The 36-foot telescope began observations in 1968, and was the telescope responsible for the methodical study of millimeter-wavelength molecular astronomy, also known as astrochemistry. During a period of explosive growth in this new area of astronomical research, dozens of molecules were first detected in space by the 36-foot, including carbon monoxide, silicon monoxide, and ethyl alcohol.
Molecules such as the ones found and observed by the 36-foot are most common in the densely packed regions of space near the center of our Galaxy and out in its spiral arms where clouds collapse into new stars. The 36-foot was helpful in tracing the shapes of the arms and thus the structure of our Galaxy.
In 1984, the telescope’s reflecting surface and surface support structure were replaced and the 36-foot was re-christened the 12-meter. Subsequently, the scientific program evolved from one dominated by astrochemistry to one that added a broader mix of observations. Using receivers that spanned from 68 GHz to 300 GHz, astronomers studied molecular clouds, Galactic star formation, aging stars, and external galaxies.
More than 150 international scientists made use of the 12-meter telescope every year. It offered them flexibility and the opportunity to respond quickly to new scientific developments. For decades, it was the only national scientific facility for millimeter wave astronomy.
In 2000, the NRAO ended its operations of the 12-meter, the Arizona Radio Observatory of the University of Arizona took ownership. They ran it until December 2012 when it was dismantled to make room for one of the 12-meter ALMA prototype antennas.
12-meter Telescope Stats
- Reflector: 12m diameter paraboloid enclosed within an Astrodome
- Elevation: 1914 meters (6280 feet)
- Pointing Accuracy: 5 arcseconds
- Receivers: From 68-180 GHz
25-meter and 65-meter Telescopes
In the 1970s, NRAO astronomers and telescope innovators Sebastian von Hoerner and John Findlay proposed designs for two large-scale millimeter-wave gathering telescopes. These projects did not get funding, but the ideas lingered and would later be used to design the 12-meter ALMA dishes and the 25-meter Cornell Caltech Atacama Telescope (CCAT).

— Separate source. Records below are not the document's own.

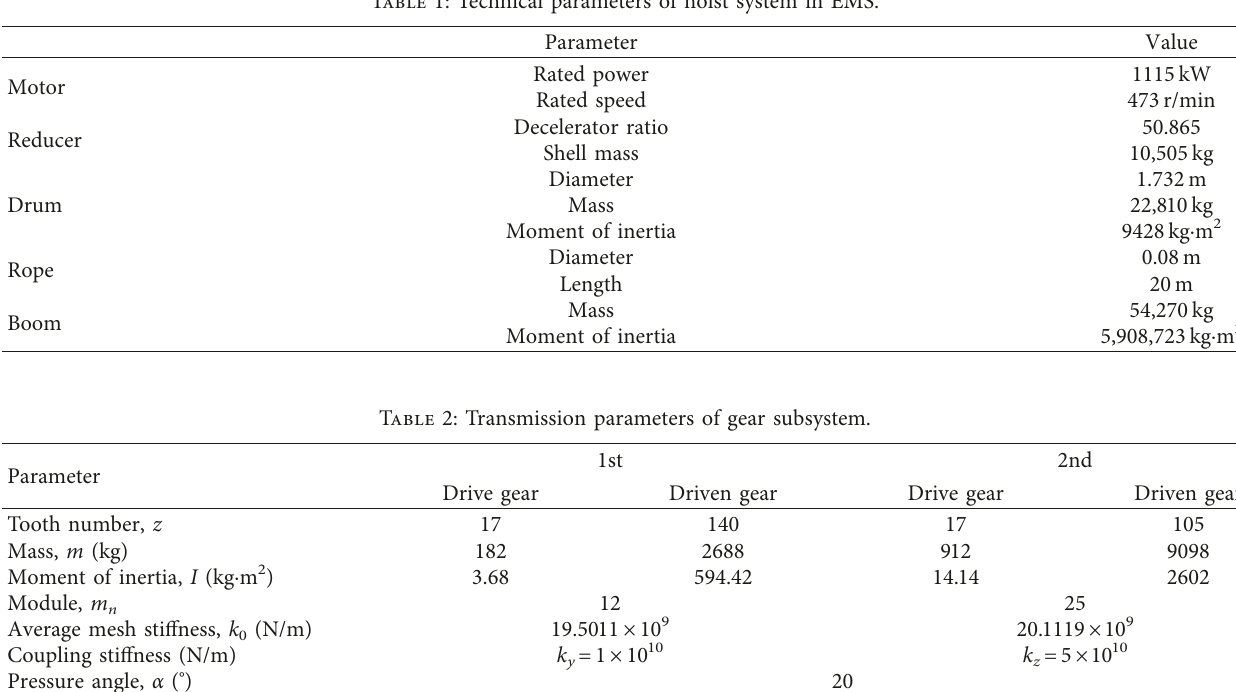
Table 3: Coupling stiffness of hoist system in EMS.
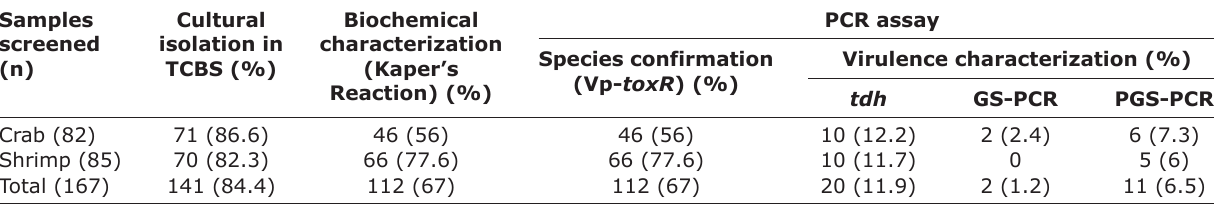
Table-1: Occurrence of V. parahaemolyticus in shellfishes. Samples screened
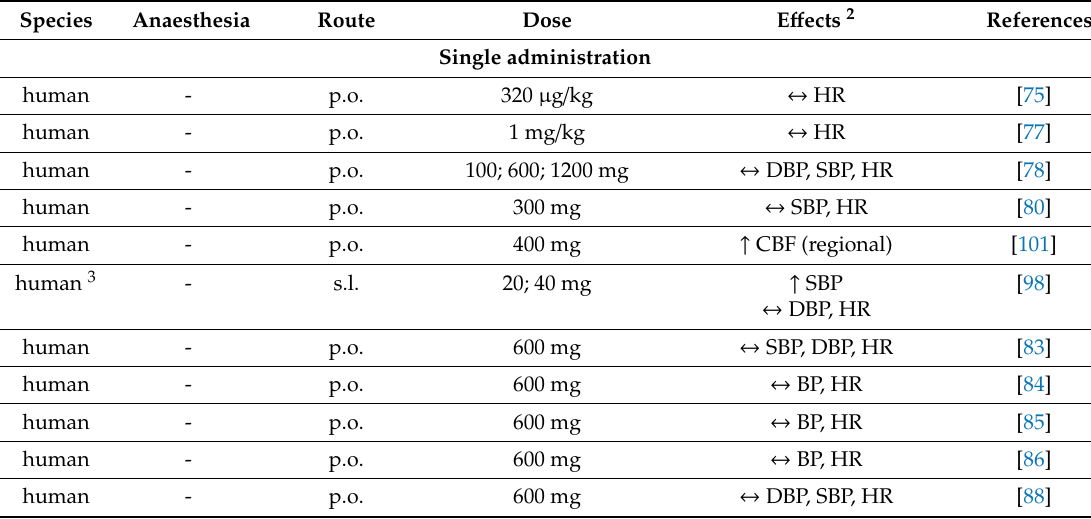
Table 2. In vivo e ff ects of cannabidiol (CBD) in cardiovascular system under physiological 1 conditions.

Frank Drake had suggested in the early days of his millimeter-wave experiments that an array of such telescopes would be a critical investment for the research community. The successes with the 12-meter increased momentum for such a large-scale undertaking; however, our budget was being spent building the Very Large Array in New Mexico, which we completed in 1979.
In 1983, a committee chaired by Alan Barrett (other committee members were Charles J. Lada, Patrick Palmer, Lewis E. Snyder, and William J. Welch) suggested priorities for the future of millimeter and submillimeter astronomy at the request of the National Science Foundation. From this grew the specific ideas for such an array described in the Millimeter Array Design Concept.
In 1985 and again in 1989, Millimeter Array Science Workshops were held to discuss the scientific and array design goals for a millimeter array (MMA).
In September of 1990, Associated Universities, Incorporated, submitted our proposal for the MMA to the National Science Foundation (NSF). In May of 1991, the National Academy of Sciences Decade Review of Astronomy recommended the MMA as one of two major initiatives in ground-based astronomy for the decade of the 1990s. It was endorsed in October of 1991, and in September of 1992 we submitted the fleshed-out design plan.
On 18 November 1994, the National Science Board of the National Science Foundation approved our MMA plan. By Fall of 1997, Congress approved funding which commenced on June 1st, 1998.
During the 1990s, Japan and Europe were also considering millimeter arrays, and a joint partnership grew out of an international desire to build one enormous project that no single nation could afford. After a site selection of the Atacama Desert in northern Chile, the project then became known as the Atacama Large Millimeter/submillimeter Array (ALMA).